INPUT MATERIAL Block Start
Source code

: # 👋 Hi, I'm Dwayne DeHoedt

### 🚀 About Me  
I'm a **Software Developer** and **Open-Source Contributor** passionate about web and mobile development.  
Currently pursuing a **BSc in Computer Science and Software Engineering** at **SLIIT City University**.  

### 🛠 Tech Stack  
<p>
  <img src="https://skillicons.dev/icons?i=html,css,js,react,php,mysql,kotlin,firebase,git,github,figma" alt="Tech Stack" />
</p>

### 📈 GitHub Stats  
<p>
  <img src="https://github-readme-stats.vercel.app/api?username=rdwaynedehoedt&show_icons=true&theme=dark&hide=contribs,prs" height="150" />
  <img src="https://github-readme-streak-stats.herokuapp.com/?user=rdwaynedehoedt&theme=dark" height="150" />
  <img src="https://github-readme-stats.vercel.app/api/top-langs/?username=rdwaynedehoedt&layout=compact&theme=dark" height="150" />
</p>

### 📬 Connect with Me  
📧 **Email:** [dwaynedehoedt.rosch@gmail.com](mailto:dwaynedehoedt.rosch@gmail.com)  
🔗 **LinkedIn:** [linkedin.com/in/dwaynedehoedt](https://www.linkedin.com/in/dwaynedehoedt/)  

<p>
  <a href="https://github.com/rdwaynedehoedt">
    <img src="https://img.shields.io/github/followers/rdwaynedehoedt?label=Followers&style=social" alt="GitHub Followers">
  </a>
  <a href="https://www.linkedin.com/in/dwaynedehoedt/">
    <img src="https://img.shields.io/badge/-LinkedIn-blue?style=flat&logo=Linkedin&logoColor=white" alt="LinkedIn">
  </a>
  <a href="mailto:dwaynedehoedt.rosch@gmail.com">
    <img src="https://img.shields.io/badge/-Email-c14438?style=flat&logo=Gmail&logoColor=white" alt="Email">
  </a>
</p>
INPUT MATERIAL Block End
▶ _ASSIGNMENT_: Reproduce the lines of the listing, from the line containing "### 🛠 Tech Stack" through the end of the listing, with nothing altered.

▶ _SOLUTION FOR THIS TASK_:
### 🛠 Tech Stack  
<p>
  <img src="https://skillicons.dev/icons?i=html,css,js,react,php,mysql,kotlin,firebase,git,github,figma" alt="Tech Stack" />
</p>

### 📈 GitHub Stats  
<p>
  <img src="https://github-readme-stats.vercel.app/api?username=rdwaynedehoedt&show_icons=true&theme=dark&hide=contribs,prs" height="150" />
  <img src="https://github-readme-streak-stats.herokuapp.com/?user=rdwaynedehoedt&theme=dark" height="150" />
  <img src="https://github-readme-stats.vercel.app/api/top-langs/?username=rdwaynedehoedt&layout=compact&theme=dark" height="150" />
</p>

### 📬 Connect with Me  
📧 **Email:** [dwaynedehoedt.rosch@gmail.com](mailto:dwaynedehoedt.rosch@gmail.com)  
🔗 **LinkedIn:** [linkedin.com/in/dwaynedehoedt](https://www.linkedin.com/in/dwaynedehoedt/)  

<p>
  <a href="https://github.com/rdwaynedehoedt">
    <img src="https://img.shields.io/github/followers/rdwaynedehoedt?label=Followers&style=social" alt="GitHub Followers">
  </a>
  <a href="https://www.linkedin.com/in/dwaynedehoedt/">
    <img src="https://img.shields.io/badge/-LinkedIn-blue?style=flat&logo=Linkedin&logoColor=white" alt="LinkedIn">
  </a>
  <a href="mailto:dwaynedehoedt.rosch@gmail.com">
    <img src="https://img.shields.io/badge/-Email-c14438?style=flat&logo=Gmail&logoColor=white" alt="Email">
  </a>
</p>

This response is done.